Given our decision, we need not address the Department's further contention that the absence of the second notice did not detract from a fair hearing. See Sweet v. Berge, 113 Wis. 2d 61, 67, 334 N.W.2d 559, 562 (Ct. App. 1983). Nor need we address Anderson-El's challenge to the Department's notice under WIS. ADM. CODE § DOC 303.76 raised in his reply brief. See Sweet, 113 Wis. 2d at 67, 334 N.W.2d at 562; see also Swartwout v. Bilsie, 100 Wis. 2d 342, 346 n.2, 302 N.W.2d 508, 512 (Ct. App. 1981) (we generally will not address issues raised for the first time in a reply brief).

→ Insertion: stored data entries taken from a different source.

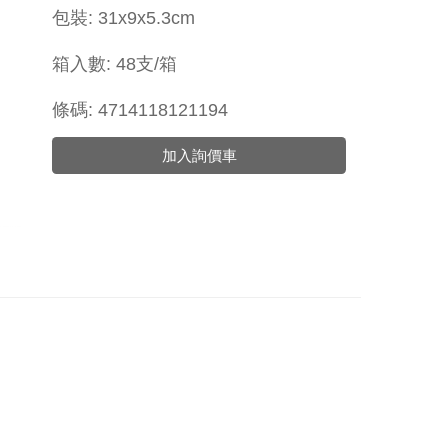
包裝: 31x9x5.3cm
箱入數: 48支/箱
條碼: 4714118121194
加入詢價車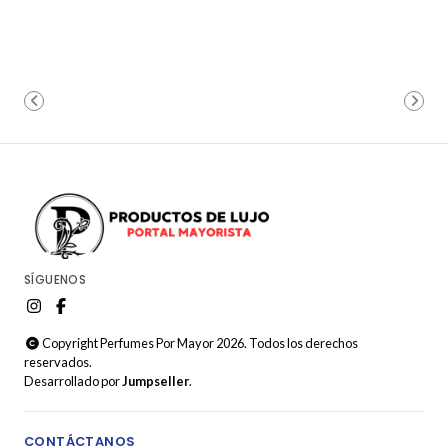
SÍGUENOS
Copyright Perfumes Por Mayor 2026. Todos los derechos
reservados.
Desarrollado por
Jumpseller
.
CONTÁCTANOS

[1] Missing from this discussion is the reason why the Department concluded that a second hearing notice was necessary. The Department's waiver argument suggests that it promulgated an unnecessary notice requirement. The 246-page code, see WIS. ADM. CODE ch. DOC 302-350, is already of substantial prominence in the allocation of judicial resources and this court should carefully review any contention that a self-executing procedural rule an agency has imposed upon itself is superfluous.